Les biologistes et écologistes ont depuis longtemps accusé la population d’être largement responsable, voire d’être la seule responsable, de la dégradation de l’environnement. De leur côté les démographes étaient réticents à s’aventurer sur un terrain qui ne leur paraissait pas relever vraiment de leur discipline. Ce n’est plus le cas. La thématique des migrations environnementales ou climatiques s’est en particulier imposée dans leur champ disciplinaire. Mais une des grandes difficultés provient de ce qu’il faut concilier visions macroscopique et microscopique des relations entre population et environnement. Ce qui peut paraître prouvé à une échelle locale est difficilement généralisable compte tenu de la diversité des écosystèmes. De plus la répartition sur terre de la population mondiale est très inégale si bien que les problématiques varient d’un lieu à l’autre. 

Pour autant la communauté internationale doit relever le défi d’une pression démographique croissante, ce qui conduit en particulier à militer pour des modes de vie moins agressifs pour l’environnement. Étant donné que la population, la consommation et le progrès technologique combinent leurs effets, si la population mondiale se stabilise, il ne faut pas que la consommation prenne en quelque sorte le relai en augmentant à son tour. Et s’il apporte des solutions, le progrès technologique crée aussi de nouveaux problèmes par l’artificialisation du monde à laquelle il contribue. Quant à la relation entre population et climat elle doit faire l’objet d’investigations complémentaires.   

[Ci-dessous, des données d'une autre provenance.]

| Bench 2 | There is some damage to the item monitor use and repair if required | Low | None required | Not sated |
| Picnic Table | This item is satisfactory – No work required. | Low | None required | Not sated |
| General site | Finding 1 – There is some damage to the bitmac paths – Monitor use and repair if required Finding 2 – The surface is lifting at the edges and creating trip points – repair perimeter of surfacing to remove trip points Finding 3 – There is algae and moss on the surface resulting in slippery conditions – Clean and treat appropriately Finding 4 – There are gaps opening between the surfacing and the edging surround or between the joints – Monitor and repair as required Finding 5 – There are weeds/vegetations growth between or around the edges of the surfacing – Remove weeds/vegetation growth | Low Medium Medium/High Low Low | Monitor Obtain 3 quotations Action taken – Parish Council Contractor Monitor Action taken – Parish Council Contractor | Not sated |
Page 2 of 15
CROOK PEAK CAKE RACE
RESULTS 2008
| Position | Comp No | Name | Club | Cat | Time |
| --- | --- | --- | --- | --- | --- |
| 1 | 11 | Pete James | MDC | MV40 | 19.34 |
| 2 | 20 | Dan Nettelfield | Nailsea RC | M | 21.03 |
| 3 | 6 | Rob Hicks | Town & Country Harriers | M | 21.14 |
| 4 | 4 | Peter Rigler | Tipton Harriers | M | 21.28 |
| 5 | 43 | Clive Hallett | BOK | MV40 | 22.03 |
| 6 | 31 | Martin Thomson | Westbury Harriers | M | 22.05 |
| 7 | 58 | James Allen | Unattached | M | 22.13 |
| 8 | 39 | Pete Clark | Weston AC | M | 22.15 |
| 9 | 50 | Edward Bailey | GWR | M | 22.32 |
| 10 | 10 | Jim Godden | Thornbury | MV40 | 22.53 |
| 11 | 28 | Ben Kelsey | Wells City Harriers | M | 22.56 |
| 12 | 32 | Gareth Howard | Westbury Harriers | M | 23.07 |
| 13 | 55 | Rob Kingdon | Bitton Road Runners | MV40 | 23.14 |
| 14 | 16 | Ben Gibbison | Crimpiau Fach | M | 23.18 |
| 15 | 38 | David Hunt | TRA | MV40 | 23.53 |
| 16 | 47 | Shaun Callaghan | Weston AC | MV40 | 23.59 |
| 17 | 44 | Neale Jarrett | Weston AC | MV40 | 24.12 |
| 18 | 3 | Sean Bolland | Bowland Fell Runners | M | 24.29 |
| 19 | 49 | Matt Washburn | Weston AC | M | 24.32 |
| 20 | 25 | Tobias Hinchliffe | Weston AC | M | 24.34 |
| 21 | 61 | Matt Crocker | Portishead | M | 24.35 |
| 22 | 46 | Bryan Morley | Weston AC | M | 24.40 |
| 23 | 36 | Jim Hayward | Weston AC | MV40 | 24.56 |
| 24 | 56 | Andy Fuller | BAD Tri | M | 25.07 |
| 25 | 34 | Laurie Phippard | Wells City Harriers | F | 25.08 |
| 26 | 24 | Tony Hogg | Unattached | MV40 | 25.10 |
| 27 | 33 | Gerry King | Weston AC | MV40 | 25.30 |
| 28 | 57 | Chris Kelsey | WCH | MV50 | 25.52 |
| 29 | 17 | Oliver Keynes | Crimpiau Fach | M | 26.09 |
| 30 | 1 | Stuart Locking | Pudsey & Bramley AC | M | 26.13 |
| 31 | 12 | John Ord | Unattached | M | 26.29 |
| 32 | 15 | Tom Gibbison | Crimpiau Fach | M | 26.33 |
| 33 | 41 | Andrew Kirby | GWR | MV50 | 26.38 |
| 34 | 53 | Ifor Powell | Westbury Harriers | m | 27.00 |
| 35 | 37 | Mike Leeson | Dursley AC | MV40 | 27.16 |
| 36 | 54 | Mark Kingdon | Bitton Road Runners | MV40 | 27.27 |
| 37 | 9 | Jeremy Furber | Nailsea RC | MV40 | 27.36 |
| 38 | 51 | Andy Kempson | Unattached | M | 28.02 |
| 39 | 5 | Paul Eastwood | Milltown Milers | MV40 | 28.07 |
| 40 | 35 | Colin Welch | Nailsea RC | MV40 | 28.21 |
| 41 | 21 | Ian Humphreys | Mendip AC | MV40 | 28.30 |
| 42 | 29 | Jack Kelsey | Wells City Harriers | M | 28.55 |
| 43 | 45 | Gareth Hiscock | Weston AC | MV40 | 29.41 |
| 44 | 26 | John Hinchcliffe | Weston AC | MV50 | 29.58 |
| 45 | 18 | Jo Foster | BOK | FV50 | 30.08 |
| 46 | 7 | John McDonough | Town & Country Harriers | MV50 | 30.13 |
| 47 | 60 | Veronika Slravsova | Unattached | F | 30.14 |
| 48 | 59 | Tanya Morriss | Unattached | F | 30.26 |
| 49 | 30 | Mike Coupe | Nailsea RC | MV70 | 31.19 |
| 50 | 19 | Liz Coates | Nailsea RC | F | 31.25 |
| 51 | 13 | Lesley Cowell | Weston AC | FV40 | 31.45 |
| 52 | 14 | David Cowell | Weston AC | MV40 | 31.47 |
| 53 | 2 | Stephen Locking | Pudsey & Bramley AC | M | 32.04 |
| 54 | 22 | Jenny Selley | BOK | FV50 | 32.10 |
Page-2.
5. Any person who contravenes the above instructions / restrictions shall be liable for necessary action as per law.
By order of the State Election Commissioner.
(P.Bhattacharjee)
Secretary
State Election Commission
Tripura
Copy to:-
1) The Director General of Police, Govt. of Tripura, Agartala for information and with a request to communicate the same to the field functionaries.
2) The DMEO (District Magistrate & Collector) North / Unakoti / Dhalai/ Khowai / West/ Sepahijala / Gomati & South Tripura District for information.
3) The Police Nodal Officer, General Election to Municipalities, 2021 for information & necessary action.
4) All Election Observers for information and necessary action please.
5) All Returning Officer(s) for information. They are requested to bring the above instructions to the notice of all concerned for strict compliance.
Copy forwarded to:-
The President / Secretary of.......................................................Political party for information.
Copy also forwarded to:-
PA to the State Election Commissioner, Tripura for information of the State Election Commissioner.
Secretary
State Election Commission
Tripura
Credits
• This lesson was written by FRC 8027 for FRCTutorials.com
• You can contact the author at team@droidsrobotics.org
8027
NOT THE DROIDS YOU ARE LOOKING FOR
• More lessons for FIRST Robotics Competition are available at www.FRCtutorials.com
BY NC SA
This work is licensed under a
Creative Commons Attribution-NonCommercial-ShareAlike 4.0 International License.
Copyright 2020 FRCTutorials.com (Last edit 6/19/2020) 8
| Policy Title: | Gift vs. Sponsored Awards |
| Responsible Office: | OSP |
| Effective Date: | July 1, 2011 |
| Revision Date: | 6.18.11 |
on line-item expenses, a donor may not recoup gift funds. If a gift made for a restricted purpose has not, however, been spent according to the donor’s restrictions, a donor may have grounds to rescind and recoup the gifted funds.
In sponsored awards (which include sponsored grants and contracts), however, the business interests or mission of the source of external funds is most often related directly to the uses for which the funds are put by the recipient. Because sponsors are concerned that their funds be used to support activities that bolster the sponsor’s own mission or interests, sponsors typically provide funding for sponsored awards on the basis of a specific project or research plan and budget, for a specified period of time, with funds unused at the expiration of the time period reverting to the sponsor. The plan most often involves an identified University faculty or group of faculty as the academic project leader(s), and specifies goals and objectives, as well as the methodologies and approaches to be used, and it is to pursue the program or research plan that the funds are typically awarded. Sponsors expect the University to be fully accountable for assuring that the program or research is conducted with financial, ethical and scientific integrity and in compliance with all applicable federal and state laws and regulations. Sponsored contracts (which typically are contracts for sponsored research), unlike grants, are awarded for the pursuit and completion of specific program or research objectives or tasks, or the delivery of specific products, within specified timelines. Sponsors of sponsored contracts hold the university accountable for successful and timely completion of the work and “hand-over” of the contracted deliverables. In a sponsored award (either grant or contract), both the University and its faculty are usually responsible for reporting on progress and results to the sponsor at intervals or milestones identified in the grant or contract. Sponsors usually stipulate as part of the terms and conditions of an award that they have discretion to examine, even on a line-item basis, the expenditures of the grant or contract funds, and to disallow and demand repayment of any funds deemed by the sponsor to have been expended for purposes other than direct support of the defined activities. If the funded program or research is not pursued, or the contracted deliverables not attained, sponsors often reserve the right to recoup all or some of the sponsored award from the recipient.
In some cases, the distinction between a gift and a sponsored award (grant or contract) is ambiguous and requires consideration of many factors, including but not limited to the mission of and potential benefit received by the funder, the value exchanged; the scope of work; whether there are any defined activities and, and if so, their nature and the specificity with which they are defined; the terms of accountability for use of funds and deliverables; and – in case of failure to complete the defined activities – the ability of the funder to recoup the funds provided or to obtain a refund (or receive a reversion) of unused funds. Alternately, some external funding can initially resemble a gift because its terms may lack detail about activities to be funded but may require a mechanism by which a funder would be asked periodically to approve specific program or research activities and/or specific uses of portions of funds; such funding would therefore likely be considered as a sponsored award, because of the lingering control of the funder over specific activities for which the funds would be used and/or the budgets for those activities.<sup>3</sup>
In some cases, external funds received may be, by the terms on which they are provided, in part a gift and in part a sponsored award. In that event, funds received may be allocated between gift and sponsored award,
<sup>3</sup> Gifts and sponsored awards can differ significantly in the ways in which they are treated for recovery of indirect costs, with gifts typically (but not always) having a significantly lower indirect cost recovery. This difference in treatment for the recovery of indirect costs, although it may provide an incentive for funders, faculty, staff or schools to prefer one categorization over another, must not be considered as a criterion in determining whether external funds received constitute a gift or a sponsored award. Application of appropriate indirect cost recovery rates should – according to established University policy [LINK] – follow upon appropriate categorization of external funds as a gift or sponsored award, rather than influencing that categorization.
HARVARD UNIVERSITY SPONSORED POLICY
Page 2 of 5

Il semble quasi-impossible de freiner la croissance de la population mondiale. Quel rôle la démographie comme discipline peut-elle néanmoins jouer dans le débat sur l’avenir de la planète ?

Penser freiner de manière volontariste la population mondiale paraît effectivement illusoire. Quand les politiques de population sont conçues dans le seul but de limiter les naissances, elles sont largement inefficaces. L’histoire de la planification familiale en Inde est là pour le prouver : les premiers programmes datent du début des années 1950 et la stabilisation de la population indienne n’est toujours pas atteinte. En l’absence d’un réel développement, on ne peut s’attendre à une forte baisse de la fécondité dans les pays où elle reste élevée.  Et ce développement devrait pour moi privilégier ce qui touche à la santé et à l’éducation, en particulier féminine. 

Alors, me direz-vous, quelle est la place de la démographie dans tout cela ? Si on revient à l’essentiel, chaque être humain exerce une charge sur l’environnement qui dépend du niveau de sa consommation et du type de celle-ci (en particulier avec quelle facilité les biens qu’il consomme peuvent-ils être recyclés ?). Et à cet égard nous sommes profondément inégaux. L’injustice climatique est un fait incontestable. En théorie les bientôt 8 milliards d’humains devraient être pondérés par leur contribution effective à la dégradation de l’environnement. Mais cela supposerait des décompositions parfaitement impossibles : de nombreuses formes de dégradation de l’environnement comme la déforestation ne sont pas individualisables. La population mondiale n’est pas une et indivisible !  

Toutefois la démographie permet un cadrage général sur la base des projections démographiques. Il reste ensuite à préciser les liens entre dynamiques de populations, environnement et développement. La démographie des événements environnementaux extrêmes est de ce point de vue riche d’enseignements en mettant en évidence des réponses contrastées, en termes de fécondité, de mortalité et de mobilité. Ce sont les systèmes démographiques qu’il faut envisager, et non pas un phénomène particulier, dans leurs liens avec le développement (mais quel développement ?) et avec l’environnement (mais que recouvre exactement ce terme quand plus de la moitié de la population mondiale vit dans des villes ?).